Mis memorias del subdesarrollo (III)

La Reforma Agraria

30 de octubre de 1970

en La casa de usted y otros viajes, p. 51.



Descripción de la hacienda


“Vista desde La Lomita, la ranchería de San Roque tenía un aspecto medieval y africano”


“El casco de la hacienda es una construcción antigua de adobe recubierto de piedra. En el arco del mirador que está en la planta alta, hay, inscrita en el estuco, una fecha: 1692. La casa habitación es amplia, pero de sencillez espartana y en determinado momento puede cerrarse herméticamente y quedar convertida en fortaleza.


En una de las habitaciones hay una tronera desde donde uno puede acribillar a cualquiera que se acerque al portón que, por su parte, encierra la casa, el pozo, una troje pequeña y los establos. [...]
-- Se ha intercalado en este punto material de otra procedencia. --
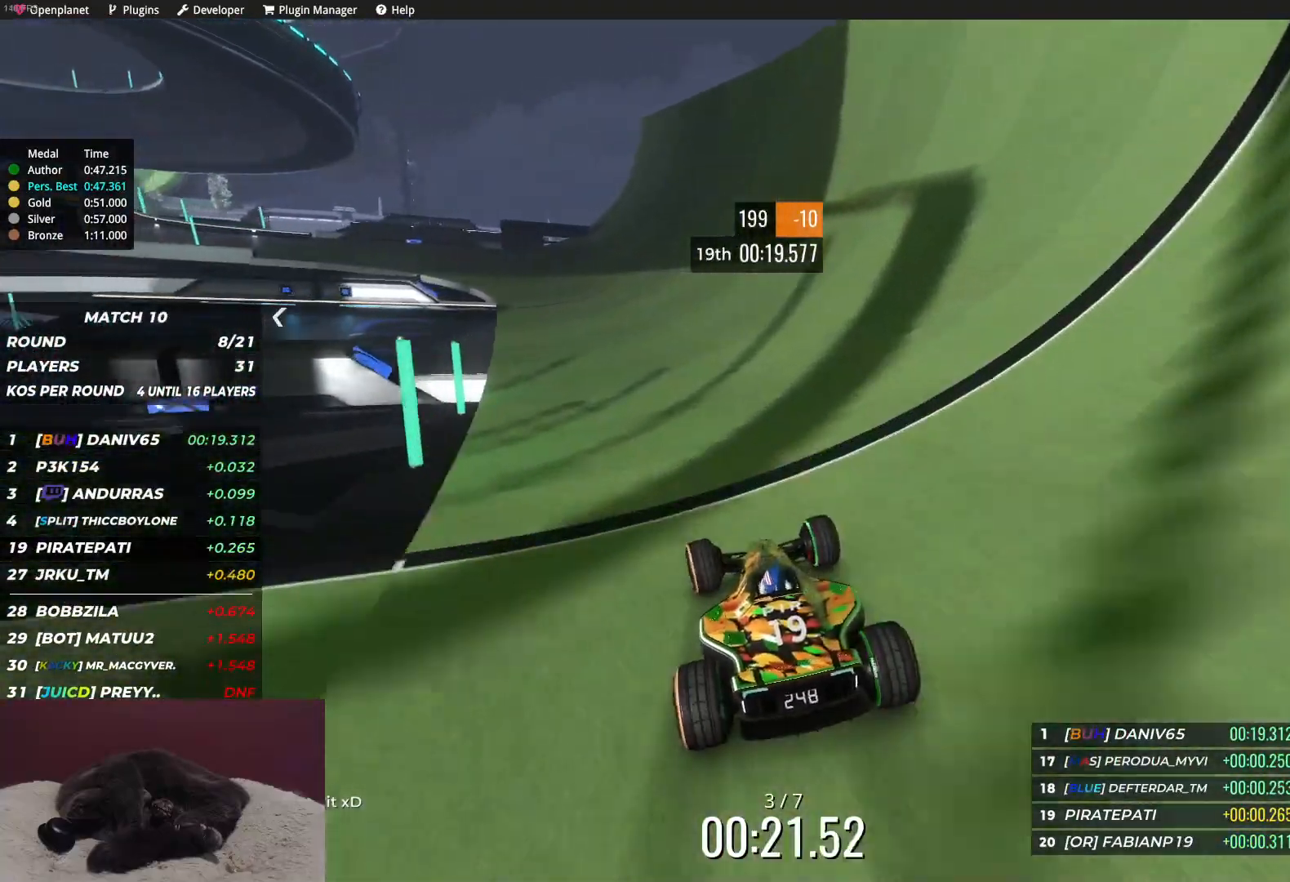
{"keys": ["up"], "events": [[17, "left", "down"], [233, "left", "up"], [367, "left", "down"], [483, "left", "up"]]}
La casa mira al oriente, al monte y al Cerro Grande. La ranchería, que queda atrás de los corrales, y está perfectamente aislada de la casa grande, tiene forma de pentágono y está circundada por un foso que sirve al mismo tiempo de desagüe y de defensa. Por las noches, cuando todo el ganado ha sido recogido, se cierran dos puertas y la ranchería queda aislada del mundo exterior.


Cerca de la casa hay dos eras y un aventadero, en donde se desgranaba todo el producto de la cosecha antes de guardarse en las dos trojes, que son enormes.


Lo admirable de estas construcciones en lo bien planeadas que fueron. Cada una de ellas ofrece una solución, no original, pero sí perfecta, a una variedad enorme de situaciones: desde una cosecha abundantísima, hasta un ataque militar.


Dicen las malas lenguas que esta hacienda fue, en un principio, propiedad de las monjas del Convento de la Soledad, en Irapuato.